--- Information ---
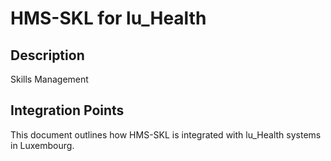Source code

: # HMS-SKL for lu_Health

## Description

Skills Management

## Integration Points

This document outlines how HMS-SKL is integrated with lu_Health systems in Luxembourg.
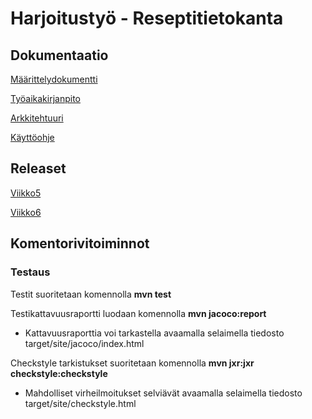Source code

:
# Harjoitustyö - Reseptitietokanta

## Dokumentaatio

[Määrittelydokumentti](https://github.com/kuukelo/ot-harjoitustyo/blob/master/dokumentaatio/m%C3%A4%C3%A4rittelydokumentti.md)

[Työaikakirjanpito](https://github.com/kuukelo/ot-harjoitustyo/blob/master/dokumentaatio/ty%C3%B6aikakirjanpito.md)

[Arkkitehtuuri](https://github.com/kuukelo/ot-harjoitustyo/blob/master/dokumentaatio/arkkitehtuuri.md)

[Käyttöohje](https://github.com/kuukelo/ot-harjoitustyo/blob/master/dokumentaatio/K%C3%A4ytt%C3%B6ohje.md)

## Releaset

[Viikko5](https://github.com/kuukelo/ot-harjoitustyo/releases/tag/viikko5)

[Viikko6](https://github.com/kuukelo/ot-harjoitustyo/releases/tag/viikko6)

## Komentorivitoiminnot

### Testaus
Testit suoritetaan komennolla **mvn test**

Testikattavuusraportti luodaan komennolla **mvn jacoco:report**
  - Kattavuusraporttia voi tarkastella avaamalla selaimella tiedosto target/site/jacoco/index.html

Checkstyle tarkistukset suoritetaan komennolla **mvn jxr:jxr checkstyle:checkstyle**
  - Mahdolliset virheilmoitukset selviävät avaamalla selaimella tiedosto target/site/checkstyle.html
---
What is needed: In which lines of the records does the word "html" appear? Copy each of them.

Answer to the exercise:
  - Kattavuusraporttia voi tarkastella avaamalla selaimella tiedosto target/site/jacoco/index.html
  - Mahdolliset virheilmoitukset selviävät avaamalla selaimella tiedosto target/site/checkstyle.html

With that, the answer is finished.